Звонкие молочные струи упруго бились об оцинкованное дно подойника, ловкие сильные руки привычно делали свою ежевечернюю работу.
– Хорошо-то хорошо, да только ни к чему мне это, – грустно вздохнула Анночка Васильевна, осторожно оглаживая по боку Дуняшку. Потом, поднеся ладонь к носу, втянула в себя задержавшийся на ней коровий запах, задумчиво подняла глаза, продолжила: – Когда в городе живешь, Надь, в суете да в жестокости, такие вот лишние земные чувствования тебе ни к чему. Мешают только. Расслабляют. Там вся жизнь – борьба… И все бабы – стервы…
– И ты, что ль, стерва?
– Еще какая! Не будешь стервой – сразу под себя подомнут и звать как не спросят. Знаешь, с каким трудом я этого места добивалась, на котором сейчас сижу? Ой, да если рассказать…
– Так зато в люди вышла, зарплату, чай, высокую получаешь! И не надо тебе ни на земле, ни в доме горбатиться…
– Ну да. Это так. Но зато ни одной живой души рядом нет, чтоб в плечо поплакаться… И на работе тоже никому довериться нельзя. Кому доверишься, тот тебя и спихнуть норовит в первую очередь. Кругом одни интриганы! Вот и приходится все время оборону держать.
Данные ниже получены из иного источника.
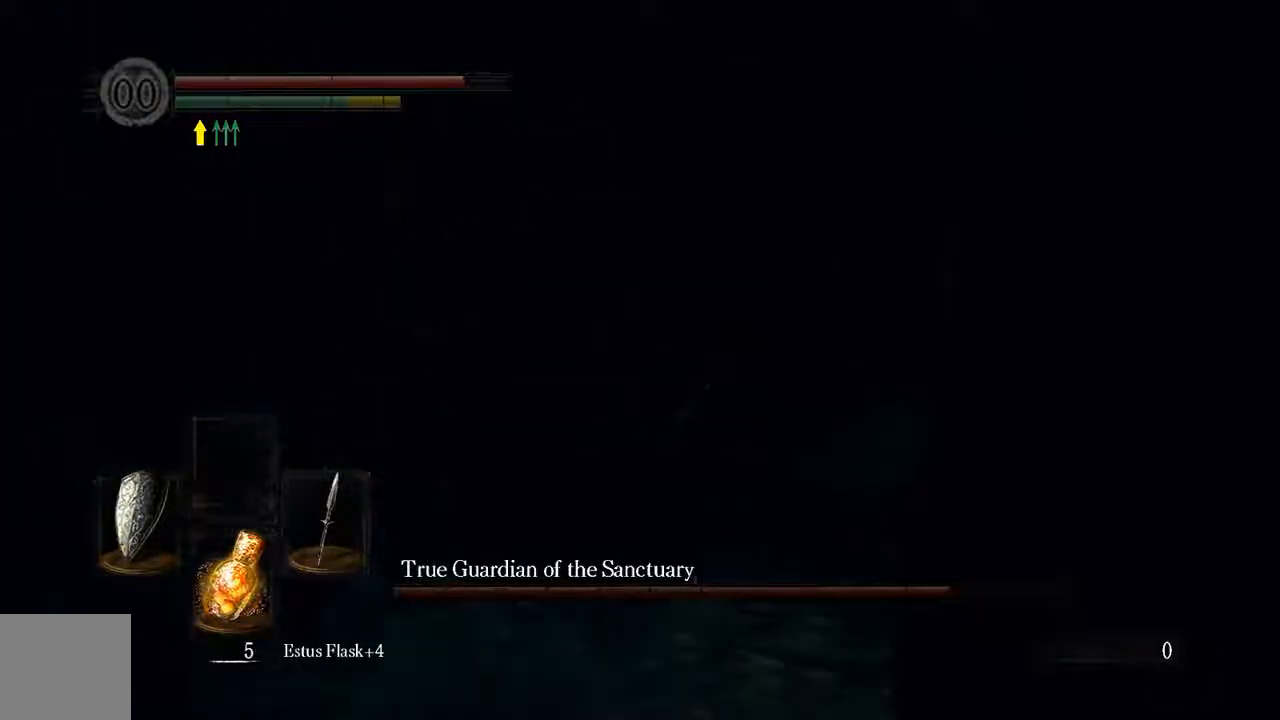
{"dt_ms": 500, "buttons": ["L1"], "left_stick": "up-left", "right_stick": "center", "events": [[83, "left_stick", "up-left"], [350, "R1", "down"], [483, "R1", "up"]]}
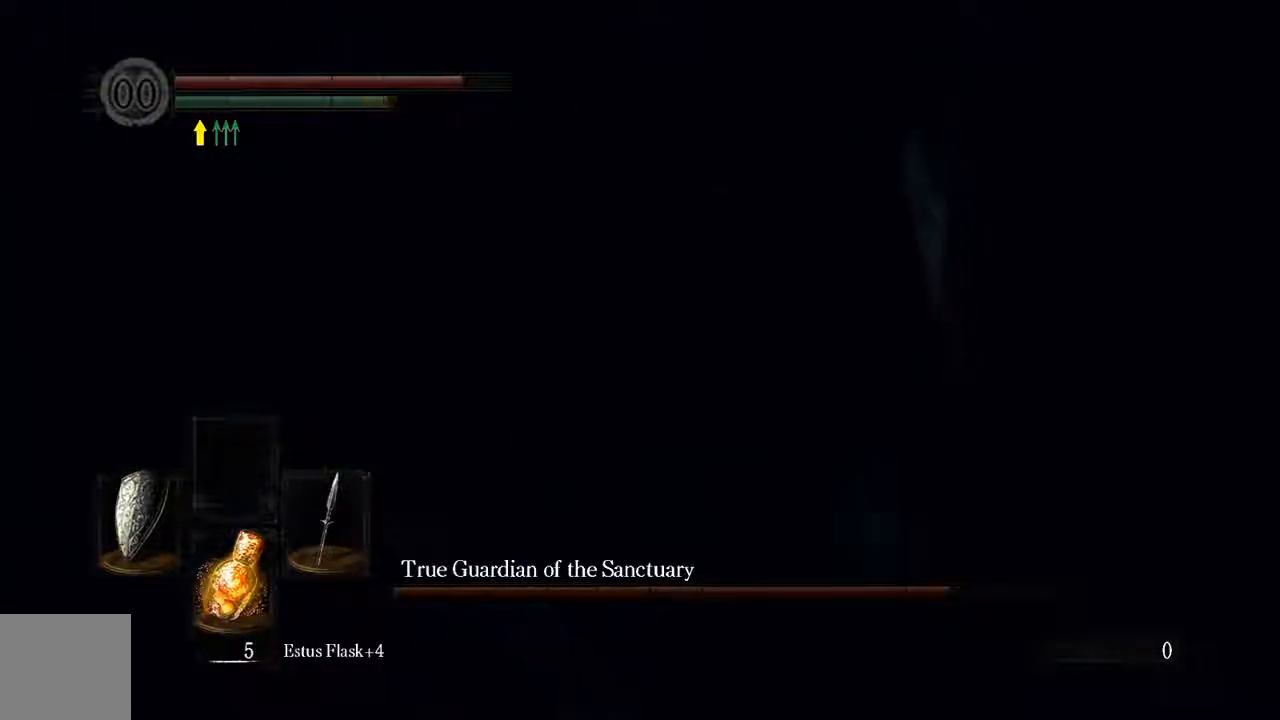
{"dt_ms": 1000, "buttons": [], "left_stick": "left", "right_stick": "left"}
Мне свои люди ой как нужны, ты даже не представляешь – как. Я вот как раз об этом и хотела с тобой потолковать, Надя…
– О чем – об этом? Говори прямо, не понимаю я твоих намеков.
– Да я про Марусю… Может, мне ее на работу в город забрать? А что? Девочка она очень толковая. Я видела, как она работает. Чего такому добру пропадать? А я бы ей помогла, и с карьерой тоже… У меня сейчас такие возможности есть. Правда, сейчас вакансий свободных у нас нет, но это же все организовать можно в принципе…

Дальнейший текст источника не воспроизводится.